● **EXERCISE DIRECTIONS**: In the entries below, find the line containing "From the ancient", then copy it and every later line exactly, ending with the last line.

● **ENTRIES PROVIDED**:
******

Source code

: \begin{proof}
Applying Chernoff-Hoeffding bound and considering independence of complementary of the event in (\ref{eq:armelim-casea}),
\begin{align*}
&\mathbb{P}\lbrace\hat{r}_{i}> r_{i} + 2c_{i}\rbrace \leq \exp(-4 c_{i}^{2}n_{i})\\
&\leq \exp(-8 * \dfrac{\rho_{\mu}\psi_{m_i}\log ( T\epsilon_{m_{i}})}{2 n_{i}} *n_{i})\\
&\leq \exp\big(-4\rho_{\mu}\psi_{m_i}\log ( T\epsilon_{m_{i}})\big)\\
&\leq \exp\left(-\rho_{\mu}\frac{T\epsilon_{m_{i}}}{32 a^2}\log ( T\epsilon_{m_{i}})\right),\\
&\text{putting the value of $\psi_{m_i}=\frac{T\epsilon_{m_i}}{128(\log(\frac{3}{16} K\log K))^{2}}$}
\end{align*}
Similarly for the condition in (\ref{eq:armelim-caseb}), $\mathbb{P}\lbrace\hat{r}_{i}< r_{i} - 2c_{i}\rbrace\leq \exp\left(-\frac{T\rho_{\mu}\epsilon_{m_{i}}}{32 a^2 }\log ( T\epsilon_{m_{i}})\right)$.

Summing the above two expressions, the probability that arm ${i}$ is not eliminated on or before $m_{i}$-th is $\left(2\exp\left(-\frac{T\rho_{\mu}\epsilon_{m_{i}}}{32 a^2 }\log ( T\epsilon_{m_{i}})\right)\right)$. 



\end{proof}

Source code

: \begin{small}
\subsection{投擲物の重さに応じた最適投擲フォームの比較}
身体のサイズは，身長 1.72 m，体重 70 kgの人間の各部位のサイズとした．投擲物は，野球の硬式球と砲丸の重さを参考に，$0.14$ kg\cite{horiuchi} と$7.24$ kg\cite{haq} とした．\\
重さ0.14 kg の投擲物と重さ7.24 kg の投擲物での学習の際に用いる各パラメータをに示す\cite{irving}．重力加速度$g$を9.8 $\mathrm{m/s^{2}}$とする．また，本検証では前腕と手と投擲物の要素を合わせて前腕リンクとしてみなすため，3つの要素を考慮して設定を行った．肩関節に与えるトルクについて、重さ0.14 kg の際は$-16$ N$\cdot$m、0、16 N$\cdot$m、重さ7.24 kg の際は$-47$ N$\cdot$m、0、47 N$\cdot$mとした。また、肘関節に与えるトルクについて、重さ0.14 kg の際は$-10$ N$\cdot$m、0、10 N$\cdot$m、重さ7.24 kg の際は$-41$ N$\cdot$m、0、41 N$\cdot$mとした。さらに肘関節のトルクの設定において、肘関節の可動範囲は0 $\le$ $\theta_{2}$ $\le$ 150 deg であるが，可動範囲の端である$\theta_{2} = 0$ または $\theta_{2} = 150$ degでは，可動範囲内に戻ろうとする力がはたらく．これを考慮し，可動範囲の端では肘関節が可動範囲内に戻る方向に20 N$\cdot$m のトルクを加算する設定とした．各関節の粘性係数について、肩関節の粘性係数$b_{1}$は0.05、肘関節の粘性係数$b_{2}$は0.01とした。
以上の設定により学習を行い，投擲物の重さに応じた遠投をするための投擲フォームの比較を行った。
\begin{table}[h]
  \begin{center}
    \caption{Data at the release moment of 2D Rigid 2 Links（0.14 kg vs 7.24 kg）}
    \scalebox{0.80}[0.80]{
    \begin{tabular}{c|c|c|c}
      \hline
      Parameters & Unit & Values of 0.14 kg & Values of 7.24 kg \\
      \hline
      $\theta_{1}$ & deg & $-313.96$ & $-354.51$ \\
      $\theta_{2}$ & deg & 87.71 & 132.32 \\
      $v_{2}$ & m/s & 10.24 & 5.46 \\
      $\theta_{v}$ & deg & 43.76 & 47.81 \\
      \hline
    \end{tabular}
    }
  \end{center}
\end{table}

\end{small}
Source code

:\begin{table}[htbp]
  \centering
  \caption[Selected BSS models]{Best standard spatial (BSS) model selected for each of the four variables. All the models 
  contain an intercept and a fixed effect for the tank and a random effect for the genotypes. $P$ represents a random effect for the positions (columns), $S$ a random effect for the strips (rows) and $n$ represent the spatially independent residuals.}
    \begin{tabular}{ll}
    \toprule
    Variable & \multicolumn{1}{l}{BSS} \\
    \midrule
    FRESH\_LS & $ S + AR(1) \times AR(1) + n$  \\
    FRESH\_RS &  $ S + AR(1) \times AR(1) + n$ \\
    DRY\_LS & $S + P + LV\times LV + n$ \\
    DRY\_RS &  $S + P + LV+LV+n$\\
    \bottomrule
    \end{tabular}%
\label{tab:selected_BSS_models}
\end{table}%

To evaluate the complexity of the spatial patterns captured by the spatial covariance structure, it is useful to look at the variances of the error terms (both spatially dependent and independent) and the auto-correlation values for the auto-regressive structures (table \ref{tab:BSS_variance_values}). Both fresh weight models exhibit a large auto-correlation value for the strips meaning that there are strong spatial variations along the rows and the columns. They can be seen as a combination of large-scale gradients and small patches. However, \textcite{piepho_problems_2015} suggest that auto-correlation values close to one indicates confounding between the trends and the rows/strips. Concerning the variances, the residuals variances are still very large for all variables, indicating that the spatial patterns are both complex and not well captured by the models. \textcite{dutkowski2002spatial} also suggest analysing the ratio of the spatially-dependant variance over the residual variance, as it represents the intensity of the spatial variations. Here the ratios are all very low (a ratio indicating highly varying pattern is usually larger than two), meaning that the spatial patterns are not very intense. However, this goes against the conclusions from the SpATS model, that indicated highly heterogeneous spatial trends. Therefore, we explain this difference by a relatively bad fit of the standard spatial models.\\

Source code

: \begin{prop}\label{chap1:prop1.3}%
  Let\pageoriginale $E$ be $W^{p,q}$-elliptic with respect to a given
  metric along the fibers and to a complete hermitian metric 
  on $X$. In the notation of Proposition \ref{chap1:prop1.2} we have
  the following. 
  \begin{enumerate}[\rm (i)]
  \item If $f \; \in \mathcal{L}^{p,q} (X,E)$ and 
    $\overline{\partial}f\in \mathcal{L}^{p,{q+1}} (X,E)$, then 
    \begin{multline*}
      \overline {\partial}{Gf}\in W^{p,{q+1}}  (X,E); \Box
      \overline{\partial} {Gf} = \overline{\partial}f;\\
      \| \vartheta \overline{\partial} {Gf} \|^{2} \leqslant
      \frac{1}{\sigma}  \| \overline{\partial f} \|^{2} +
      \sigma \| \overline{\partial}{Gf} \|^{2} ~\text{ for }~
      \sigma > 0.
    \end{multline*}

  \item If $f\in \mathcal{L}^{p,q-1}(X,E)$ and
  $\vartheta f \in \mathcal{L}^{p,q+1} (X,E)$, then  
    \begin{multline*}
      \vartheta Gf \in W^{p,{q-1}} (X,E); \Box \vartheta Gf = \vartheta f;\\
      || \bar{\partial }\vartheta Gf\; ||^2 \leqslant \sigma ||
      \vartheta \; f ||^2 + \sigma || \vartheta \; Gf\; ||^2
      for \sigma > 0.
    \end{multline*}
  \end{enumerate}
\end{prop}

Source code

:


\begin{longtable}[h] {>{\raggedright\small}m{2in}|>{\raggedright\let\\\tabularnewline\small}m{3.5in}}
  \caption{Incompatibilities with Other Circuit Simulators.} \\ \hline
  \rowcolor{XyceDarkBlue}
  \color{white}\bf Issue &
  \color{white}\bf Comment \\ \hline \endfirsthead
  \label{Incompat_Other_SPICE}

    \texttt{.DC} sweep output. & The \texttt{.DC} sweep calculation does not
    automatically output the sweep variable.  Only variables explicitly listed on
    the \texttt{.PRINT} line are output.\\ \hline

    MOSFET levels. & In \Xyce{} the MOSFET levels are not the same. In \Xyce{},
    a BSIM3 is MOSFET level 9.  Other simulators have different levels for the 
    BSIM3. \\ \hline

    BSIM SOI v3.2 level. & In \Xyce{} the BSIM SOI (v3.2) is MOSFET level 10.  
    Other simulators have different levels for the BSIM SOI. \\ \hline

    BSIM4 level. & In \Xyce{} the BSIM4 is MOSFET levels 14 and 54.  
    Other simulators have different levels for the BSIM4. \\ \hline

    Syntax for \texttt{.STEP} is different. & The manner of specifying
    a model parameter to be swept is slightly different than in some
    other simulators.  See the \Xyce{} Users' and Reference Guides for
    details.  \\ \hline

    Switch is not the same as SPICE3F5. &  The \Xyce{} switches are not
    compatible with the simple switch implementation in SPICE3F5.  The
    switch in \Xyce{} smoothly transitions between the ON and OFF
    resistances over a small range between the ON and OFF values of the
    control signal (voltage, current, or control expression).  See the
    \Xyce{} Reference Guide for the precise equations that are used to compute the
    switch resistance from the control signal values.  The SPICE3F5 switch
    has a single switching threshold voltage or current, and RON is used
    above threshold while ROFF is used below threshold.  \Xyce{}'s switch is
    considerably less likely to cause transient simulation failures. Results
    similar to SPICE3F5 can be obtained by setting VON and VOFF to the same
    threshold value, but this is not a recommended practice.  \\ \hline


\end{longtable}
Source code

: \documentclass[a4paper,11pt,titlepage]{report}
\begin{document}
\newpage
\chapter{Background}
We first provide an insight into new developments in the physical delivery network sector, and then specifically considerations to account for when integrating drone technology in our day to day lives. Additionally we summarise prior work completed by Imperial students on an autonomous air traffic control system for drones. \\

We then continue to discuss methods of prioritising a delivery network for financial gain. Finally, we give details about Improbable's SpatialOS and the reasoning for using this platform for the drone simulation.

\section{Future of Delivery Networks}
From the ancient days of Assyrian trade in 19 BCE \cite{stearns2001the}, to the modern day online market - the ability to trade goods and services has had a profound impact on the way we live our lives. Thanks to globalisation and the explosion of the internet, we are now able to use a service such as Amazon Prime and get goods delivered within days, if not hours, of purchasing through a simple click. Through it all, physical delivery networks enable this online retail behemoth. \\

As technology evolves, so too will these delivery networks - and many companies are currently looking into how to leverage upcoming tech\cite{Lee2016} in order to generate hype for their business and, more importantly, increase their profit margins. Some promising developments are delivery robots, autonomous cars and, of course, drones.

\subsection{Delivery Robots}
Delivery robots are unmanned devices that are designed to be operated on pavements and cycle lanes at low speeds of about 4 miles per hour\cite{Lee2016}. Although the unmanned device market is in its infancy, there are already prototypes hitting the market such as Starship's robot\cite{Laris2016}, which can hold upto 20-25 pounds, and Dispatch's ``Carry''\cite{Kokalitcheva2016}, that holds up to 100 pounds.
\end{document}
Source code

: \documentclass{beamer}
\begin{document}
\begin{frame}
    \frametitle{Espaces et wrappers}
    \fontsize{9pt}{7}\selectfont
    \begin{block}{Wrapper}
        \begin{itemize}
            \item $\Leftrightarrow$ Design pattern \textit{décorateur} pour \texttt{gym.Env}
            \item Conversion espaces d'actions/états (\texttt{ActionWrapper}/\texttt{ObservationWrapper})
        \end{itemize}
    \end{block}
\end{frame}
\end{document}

******

● **RESPONSE BOX**:
From the ancient days of Assyrian trade in 19 BCE \cite{stearns2001the}, to the modern day online market - the ability to trade goods and services has had a profound impact on the way we live our lives. Thanks to globalisation and the explosion of the internet, we are now able to use a service such as Amazon Prime and get goods delivered within days, if not hours, of purchasing through a simple click. Through it all, physical delivery networks enable this online retail behemoth. \\

As technology evolves, so too will these delivery networks - and many companies are currently looking into how to leverage upcoming tech\cite{Lee2016} in order to generate hype for their business and, more importantly, increase their profit margins. Some promising developments are delivery robots, autonomous cars and, of course, drones.

\subsection{Delivery Robots}
Delivery robots are unmanned devices that are designed to be operated on pavements and cycle lanes at low speeds of about 4 miles per hour\cite{Lee2016}. Although the unmanned device market is in its infancy, there are already prototypes hitting the market such as Starship's robot\cite{Laris2016}, which can hold upto 20-25 pounds, and Dispatch's ``Carry''\cite{Kokalitcheva2016}, that holds up to 100 pounds.
\end{document}
Source code

: \documentclass{beamer}
\begin{document}
\begin{frame}
    \frametitle{Espaces et wrappers}
    \fontsize{9pt}{7}\selectfont
    \begin{block}{Wrapper}
        \begin{itemize}
            \item $\Leftrightarrow$ Design pattern \textit{décorateur} pour \texttt{gym.Env}
            \item Conversion espaces d'actions/états (\texttt{ActionWrapper}/\texttt{ObservationWrapper})
        \end{itemize}
    \end{block}
\end{frame}
\end{document}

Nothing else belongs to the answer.